Rebecca Campeau, a Franco-Brazilian artist, began her career by drawing and making art objects out of cardboard, fabric or paper. In 1985, she participated in the adventure of the Atelier des 3 Coups. L’Atelier des 3 Coups does scenography for museographic and artistic exhibitions.
She collaborated on several ethnographic exhibitions at the Musée de l’Homme in Paris. She also worked with Claude Levi-Strauss.
” Meeting Levi-Strauss was a privilege for me. His calm, kindness and availability touched me. He had a particular way of seeing things. Thanks to him, I discovered new materials such as feathers, fruit stones and prints.”
Since this major encounter with Levi-Strauss, Rebecca Campeau has never ceased to integrate a multitude of recovered, diverted and transformed materials into her works.
Indeed, to look at one of Rebecca Campeau’s large textile works is to discover numerous small objects recycled into elements of art: parts of old cameras, crab claws, shells, zips, lead soldiers, pearls, coral, chains, golden safety pins…
Rebecca Campeau hunts, recovers, recycles and stores all these objects in her Belleville workshop, often for years, before using them.
“Sometimes people also give me objects to incorporate into the works they buy from me. A mother’s watch, an old piece of family jewellery, buttons from a child’s clothes… all these objects end up inhabiting my works.”

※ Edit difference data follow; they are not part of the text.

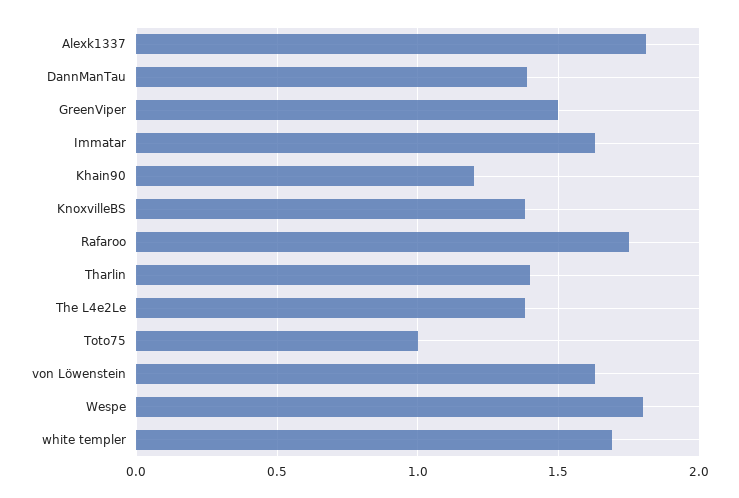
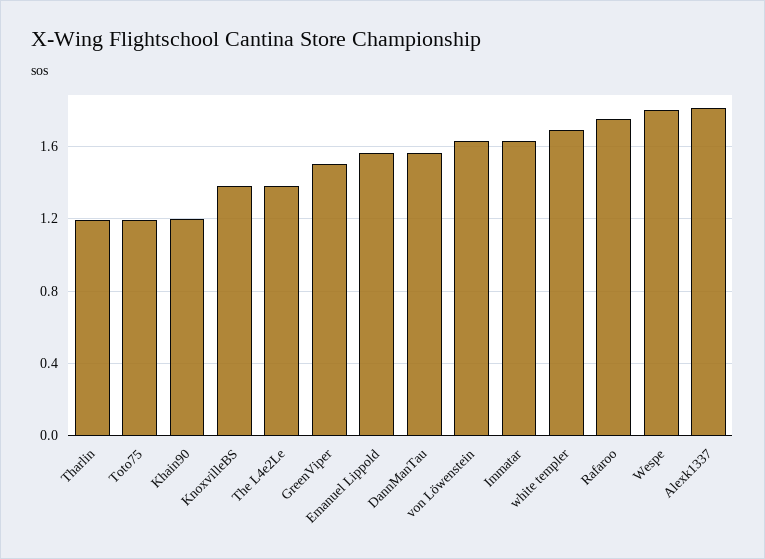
  {
    "Alexk1337": 1.8,
-   "DannManTau": 1.4,
+   "DannManTau": 1.55,
    "GreenViper": 1.5,
    "Immatar": 1.65,
    "Khain90": 1.2,
    "KnoxvilleBS": 1.4,
    "Rafaroo": 1.75,
-   "Tharlin": 1.4,
+   "Tharlin": 1.2,
    "The L4e2Le": 1.4,
-   "Toto75": 1,
+   "Toto75": 1.2,
    "von Löwenstein": 1.65,
    "Wespe": 1.8,
-   "white templer": 1.7
+   "white templer": 1.7,
+   "Emanuel Lippold": 1.55
  }

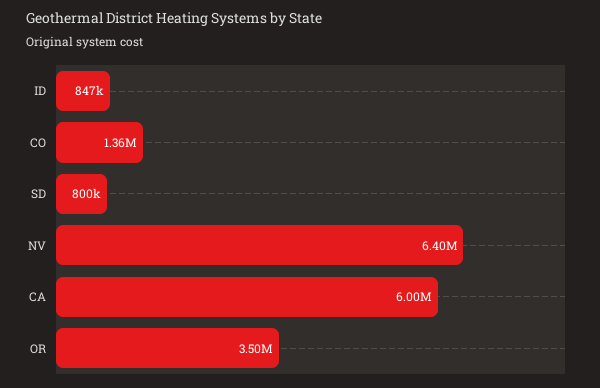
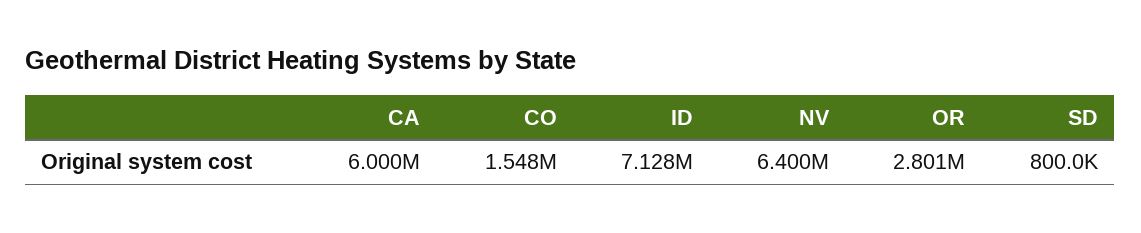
  {
-   "ID": 847000,
+   "ID": 7128000,
-   "CO": 1360000,
+   "CO": 1548000,
    "SD": 800000,
    "NV": 6400000,
    "CA": 6000000,
-   "OR": 3500000
+   "OR": 2801000
  }

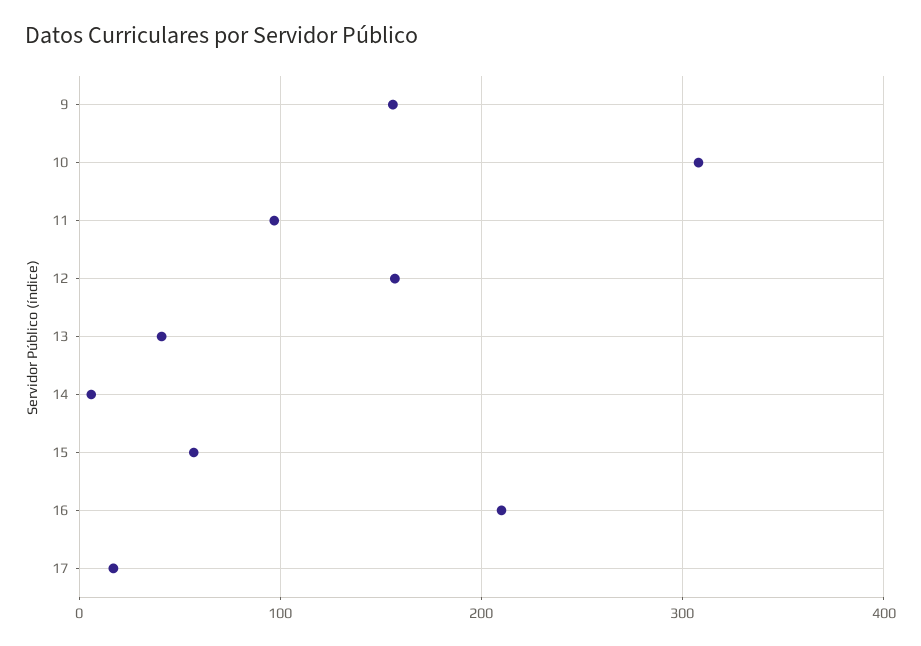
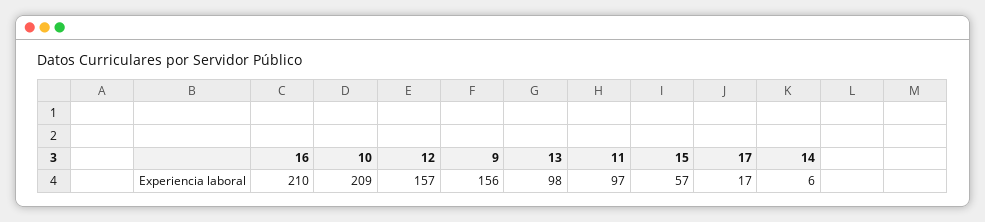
  {
    "9": 156,
-   "10": 310,
+   "10": 209,
    "11": 97,
    "12": 157,
-   "13": 40,
+   "13": 98,
    "14": 6,
    "15": 57,
    "16": 210,
    "17": 17
  }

“It’s swarming, They are all here. They have made an appointment to meet at Rebecca Campeau’s house. Standing, sitting, under glittering bells, locked in cages, hand in hand, life-size or miniature, haughty, proud, friendly, sometimes indifferent…”.
It is not only materials and objects that abound with Rebecca Campeau. Her creative universe is also overflowing with characters painted, glued, sewn or sculpted in fabric.
Entering her studio in Belleville is a breathtaking experience as it is filled with thousands of faces, trognes, portraits, women, men but also animals, as in a cabinet of curiosities with a late 19th century or early 20th century atmosphere.
“I love this era and I’m passionate about old materials and costumes. I love saving old things. I’ve seen so many old things disappear it’s sad.”
We discover famous people such as Van Gogh, Flaubert, Proust or La Goulue (famous dancer at the Moulin Rouge and muse of painters such as Toulouse-Lautrec), but also a multitude of anonymous people.
A link with Tardi and Adèle Blanc-Sec?
Rebecca Campeau’s world sometimes evokes that of the heroine Adèle Blanc-Sec by the comic artist Tardi. Same atmosphere and same faces.
Overwhelming creativity and energy
We had the chance to meet this wonderful artist in her studio and were impressed by her exuberant energy.
Rebecca Campeau has an inexhaustible inner energy. This creative vitality characterises her personality as much as her work: vivid and accelerated strokes and stitches. In fact, Rebecca Campeau never stops in life or in her creations!
She talks to us in front of one of her works and at the same time readjusts it as if she were still finishing it !
She offers us coffee and biscuits and at the same time rewires a beautiful electrical installation of two large fabric figures!
We turn our heads, and there she is with a hammer, hammering a nail to hang a work she wants to show us!
But this extraordinary vitality does not overwhelm. Rebecca Campeau remains a discreet woman when it comes to talking about herself.
A beautiful meeting on a Sunday in Belleville.